In the wake of the recent COVID 19 crisis one thing has repeatedly come in front of humankind that everyone has started to realise now is “Health is wealth”. This old proverb which we have often heard from our elders is truer now than ever before.
People all over the world have suddenly become health conscious and started developing healthy habits like planned and controlled diet and routine exercises and yoga classes to increase their immunity against deadly diseases and viruses.
In addition to that people have now started thinking more seriously about purchasing and renewing their health insurance to cope up with the ever rising medical and health care costs. In the recent times we have heard that how the treatment costs in private hospitals were abnormally high due to higher demand and lesser supply.
People realise this fact that how much a health insurance is needed at the time of a health crisis and how it can save eroding the lifetime savings of an individual in case of an unplanned and sudden hospitalization is required of any family members. In that case a health insurance is a true friend as we often hear a friend in need is a friend indeed.
Health insurance in Indian insurance market has not only grown rapidly in past decade but also by showing consistent and sustainable growth has become the number two contributor in non-life insurance segment after motor insurance which itself signifies the awareness level public is having towards health insurance.
As per the current situation and environment globally we can say for sure that the number of lives and families covered in one or other form of health insurance is set to increase in coming time. In India employer provided group health insurance is also a way people enjoy the coverage under the protection umbrella of a health insurance.
These group health policies cover either the whole family including parents/ parent in laws under a single floater sum insured or may also offer individual sum insured to all family members. If the cover provided by employer seems insufficient people also purchase individual/floater policies.
It is also helpful to run a separate policy as after retirement no employer provided coverage is available. It is imperative for self-employed businessmen or professionals to purchase a health insurance from market as per their choice and convenience.
Now after setting the context and explaining the some basic tenets of health insurance and current situation of the same let us move to some the technical aspects as the title of our article suggest.
In most basic terms, Claim ratio in any form of insurance is claims divided by premium. Now if this ratio is more than 1 then it means claims have overpowered the premiums paid under the policy and insurer is undergoing a loss by writing the proposal.
Going a step further, claim ratio can be calculated at a portfolio level if the insurance company is interested in knowing say what is the claim ratio is running for the particular line of business. Words cannot picturize the scenario completely so let us understand the same by the help on an example.
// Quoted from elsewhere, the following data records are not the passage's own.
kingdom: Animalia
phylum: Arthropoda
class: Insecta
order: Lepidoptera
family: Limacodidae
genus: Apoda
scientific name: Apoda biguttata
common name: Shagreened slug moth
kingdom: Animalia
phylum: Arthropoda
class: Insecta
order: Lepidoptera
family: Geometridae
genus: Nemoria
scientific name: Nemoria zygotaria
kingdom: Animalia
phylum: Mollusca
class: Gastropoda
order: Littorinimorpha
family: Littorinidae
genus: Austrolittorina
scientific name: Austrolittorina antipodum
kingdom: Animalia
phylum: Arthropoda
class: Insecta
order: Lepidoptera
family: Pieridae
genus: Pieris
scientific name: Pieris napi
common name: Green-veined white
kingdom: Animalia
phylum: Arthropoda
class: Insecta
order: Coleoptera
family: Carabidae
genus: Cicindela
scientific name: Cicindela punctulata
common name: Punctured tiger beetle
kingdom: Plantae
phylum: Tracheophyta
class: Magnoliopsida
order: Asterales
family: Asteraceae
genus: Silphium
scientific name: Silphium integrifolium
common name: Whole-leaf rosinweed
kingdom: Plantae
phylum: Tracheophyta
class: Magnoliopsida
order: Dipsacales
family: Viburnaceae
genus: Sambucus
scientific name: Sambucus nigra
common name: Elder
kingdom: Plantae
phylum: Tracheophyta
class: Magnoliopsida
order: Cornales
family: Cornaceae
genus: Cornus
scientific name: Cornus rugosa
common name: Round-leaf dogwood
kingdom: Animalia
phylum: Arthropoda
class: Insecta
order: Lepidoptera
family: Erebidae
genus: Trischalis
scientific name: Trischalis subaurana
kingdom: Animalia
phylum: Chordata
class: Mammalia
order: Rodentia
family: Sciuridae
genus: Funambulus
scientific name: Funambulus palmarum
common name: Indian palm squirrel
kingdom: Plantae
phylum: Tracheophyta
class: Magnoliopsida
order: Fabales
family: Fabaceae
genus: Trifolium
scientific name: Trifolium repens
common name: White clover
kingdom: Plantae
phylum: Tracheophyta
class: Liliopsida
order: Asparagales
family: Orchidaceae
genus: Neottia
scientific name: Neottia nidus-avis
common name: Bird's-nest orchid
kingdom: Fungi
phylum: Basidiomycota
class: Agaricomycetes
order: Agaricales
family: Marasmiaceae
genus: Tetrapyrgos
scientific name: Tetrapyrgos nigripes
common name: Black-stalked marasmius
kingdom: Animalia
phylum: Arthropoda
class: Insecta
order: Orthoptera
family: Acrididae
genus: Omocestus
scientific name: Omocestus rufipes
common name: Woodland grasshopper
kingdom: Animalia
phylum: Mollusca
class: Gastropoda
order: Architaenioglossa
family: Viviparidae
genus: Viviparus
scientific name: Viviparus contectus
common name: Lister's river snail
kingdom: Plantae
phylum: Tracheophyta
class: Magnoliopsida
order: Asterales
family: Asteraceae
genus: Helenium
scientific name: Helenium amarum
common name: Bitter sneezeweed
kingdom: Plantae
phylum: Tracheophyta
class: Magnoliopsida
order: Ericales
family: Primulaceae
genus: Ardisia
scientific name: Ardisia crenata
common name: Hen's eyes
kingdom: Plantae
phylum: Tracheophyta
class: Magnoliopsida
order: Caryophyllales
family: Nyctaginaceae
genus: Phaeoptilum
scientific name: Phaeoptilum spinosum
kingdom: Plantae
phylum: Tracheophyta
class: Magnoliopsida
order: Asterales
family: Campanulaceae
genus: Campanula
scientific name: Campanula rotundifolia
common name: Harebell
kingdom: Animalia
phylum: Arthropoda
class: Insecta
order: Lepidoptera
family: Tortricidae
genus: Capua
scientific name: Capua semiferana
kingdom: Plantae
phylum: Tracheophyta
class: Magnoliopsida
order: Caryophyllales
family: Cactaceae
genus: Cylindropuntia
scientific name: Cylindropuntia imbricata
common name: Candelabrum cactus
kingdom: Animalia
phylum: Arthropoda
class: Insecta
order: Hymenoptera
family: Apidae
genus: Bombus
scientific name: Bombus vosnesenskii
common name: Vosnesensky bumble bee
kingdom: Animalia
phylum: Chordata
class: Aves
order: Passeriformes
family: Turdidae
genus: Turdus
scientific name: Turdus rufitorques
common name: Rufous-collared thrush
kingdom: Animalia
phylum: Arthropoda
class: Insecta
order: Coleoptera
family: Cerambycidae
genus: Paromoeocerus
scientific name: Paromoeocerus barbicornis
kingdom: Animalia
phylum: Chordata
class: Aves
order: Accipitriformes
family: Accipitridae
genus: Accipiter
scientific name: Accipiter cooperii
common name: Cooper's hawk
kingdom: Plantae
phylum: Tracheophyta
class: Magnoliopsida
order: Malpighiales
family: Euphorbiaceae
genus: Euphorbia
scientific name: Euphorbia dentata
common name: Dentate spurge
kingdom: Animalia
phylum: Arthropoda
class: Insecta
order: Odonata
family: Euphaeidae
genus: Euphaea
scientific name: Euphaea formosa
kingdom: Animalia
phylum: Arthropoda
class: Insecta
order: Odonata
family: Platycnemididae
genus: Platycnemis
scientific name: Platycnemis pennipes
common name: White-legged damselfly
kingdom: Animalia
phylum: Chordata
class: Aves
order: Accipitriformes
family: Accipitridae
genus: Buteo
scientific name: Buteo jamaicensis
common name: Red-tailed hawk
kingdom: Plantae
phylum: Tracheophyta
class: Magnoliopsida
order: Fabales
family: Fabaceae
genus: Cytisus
Let us say ABC Health Insurance Company writes 2000 health insurance policies in the financial year with a premium collected 5 Crore rupees and settled claims of 7.5 Crore rupees in the same period. Say some professional of the company want to calculate the claims ratio as on date. Now this can be done in different ways and we will surely shed some light on this in the paragraph below.
If we simply divide claims paid or settled by the premiums collected to get a percentage figure this will be our incurred claims ratio. In the example taken the incurred claims ratio will be 150%. This straight way means the health insurance company has paid more 50 percent more claims than the premium collected in the financial year and the company is running in losses as far as this particular portfolio is concerned.
Now say if the company has paid only 2.5 Crores in claims. In that case the claim ratio will be 50% which indicates the profitability of the insurer. But the story does not end here, as there are other legitimate ways of calculating claims ratio.
Now say the same insurance professional wants to check the profitability of the portfolio midway in the financial year i.e. month of January 31st. He will have the figure of the claims reported till then but then he also needs to consider the claims which are incurred but not reported. This is termed as IBNR in insurance parlance.
The professional will thus try to annualize the claims seeing the past claim experience of the portfolio. In undergoing this process he will approximate the future claims by seeing the past claims and then try to find out the claims ratio to determine the overall profitability.
There are other ratios as well calculated by the insurer to determine and check the overall health of the portfolio or the company as a whole. Claim ratio is obviously an important one because claim is the major outgo for an insurer income being the premium collected. Keeping a continuous watch and check on the claims ratio will always warn the insurer to apply suitable risk management if things are going out of hand.